4.7. Model Efficiency

To substantiate the claim that FGDNet is compact and lightweight, we report in Table 6 the number of parameters, the number of FLOPS at a 256 × 256 input, and the average per-image inference time measured on a single NVIDIA RTX 3090 in FP16 automatic mixed-precision mode. For each method, the inference time is averaged over 500 ITS test images with 20 warm-up iterations, using each method’s publicly released inference script. FGDNet has only 1.35 M parameters and 9.8 G FLOPS, corresponding to approximately 0.25 M and 2.8 G on top of the gUNet backbone, and achieves 15 ms per image. Compared with FFA-Net, FGDNet uses roughly 30% of the parameters and 3.4% of the FLOPS while, as shown in Table 2, attaining 1.3 dB higher PSNR on ITS. Compared with DEA-Net, FGDNet has a strictly smaller parameter and FLOPS footprint, and compared with the very compact DehazeFormer-T, FGDNet uses slightly more parameters and FLOPS but remains well within the “compact/lightweight” range. These measurements quantitatively support the “compact/lightweight” statement in the abstract and introduction.
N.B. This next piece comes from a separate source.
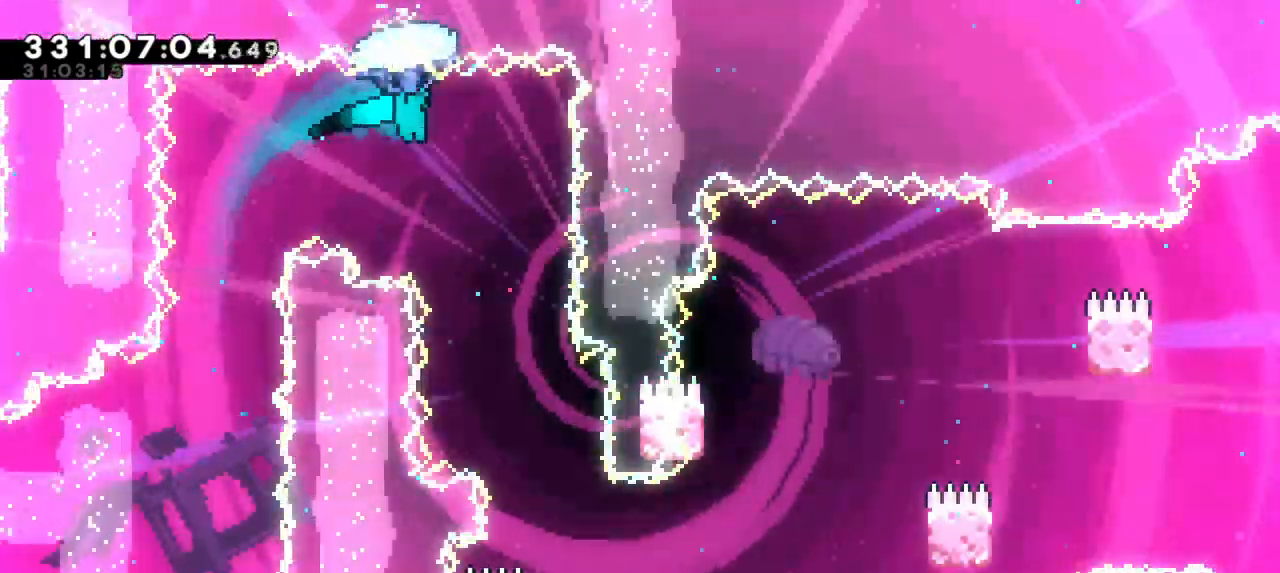
{"keys": ["grab"], "events": [[250, "right", "down"], [483, "right", "up"]]}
4.8. Decomposed Ablation of the FFT Branch and the FFT Amplitude Loss

Section 3.5 introduces an FFT amplitude loss L_fft that is applied to the output image rather than to intermediate features. To isolate its contribution from that of the FFT encoder branch and to justify why only the amplitude spectrum is constrained, we train four variants on ITS→ITS with three random seeds {0, 1, 2} and report mean ± standard deviation in Table 7. Removing L_fft while keeping the FFT branch drops PSNR from 33.30 ± 0.07 to 33.00 ± 0.08 dB, so L_fft contributes approximately 0.3 dB on top of the FFT branch. Removing the FFT branch while keeping L_fft gives 29.40 ± 0.10 dB, so L_fft alone contributes approximately 0.3 dB over the pure baseline (29.10 ± 0.09). The FFT branch is therefore the dominant factor, and L_fft acts as a small but complementary refinement. Finally, adding an additional L1 penalty on the phase spectrum (last row) gives 33.10 ± 0.09 dB, i.e., 0.2 dB worse than amplitude-only, because the phase is wrapped in [−π, π] with 2π discontinuities and empirically destabilizes training; this justifies the design choice of constraining only the amplitude spectrum.

4.9. Real-Haze Fine-Tuning and the Synthetic-to-Real Gap

To further investigate the large PSNR gap observed in Section 4.2 between the synthetic in-domain protocol (OTS→OTS, 35.1 dB) and the real-haze cross-domain protocol (OTS→O-HAZE, 19.1 dB), we conduct a few-shot real-haze fine-tuning experiment. The OTS-pretrained FGDNet is fine-tuned on 35 O-HAZE training pairs, while 5 pairs are held out for validation and 5 pairs form the test set, following the standard O-HAZE evaluation protocol. All hyperparameters are kept identical to the main training recipe; only the number of fine-tuning iterations is varied. As reported in Table 8, only 2 k fine-tuning iterations raise PSNR/SSIM from 19.10/0.786 to 21.60/0.827, a gain of +2.5 dB/+0.041 SSIM; 5 k iterations further reach 21.95/0.834. This indicates that a large portion of the synthetic-to-real gap is caused by distribution mismatch rather than by a fundamental capacity limitation of the model, and that even a small amount of real paired data is sufficient to close most of the gap. Combined with the discussion in Section 5, three practical remedies emerge: (i) few-shot fine-tuning on real hazy–clear pairs, as demonstrated here; (ii) contrastive or unpaired regularization in the spirit of D⁴ [27] and RIDCP [28]; and (iii) content-adaptive frequency masks to replace the fixed radial mask.

5. Discussion

The FFT branch dominates the ablation gain. In Table 3, removing the FFT branch causes a 3.9 dB PSNR drop on ITS (33.3→29.4 dB), whereas removing the cross-domain gating module causes only a 0.4 dB drop (33.3→32.9 dB). We interpret this asymmetry as follows: the FFT branch is the only module that explicitly separates haze-correlated low-frequency content (contrast attenuation, color shift, atmospheric veil) from structure-carrying high-frequency content (edges, fine textures). Once this separation is available, the cross-domain gating module acts as a refinement that modulates how the two bands are recombined. The hierarchy (FFT branch > gating block) is therefore consistent with the physical motivation of the proposed design rather than an artifact of the implementation.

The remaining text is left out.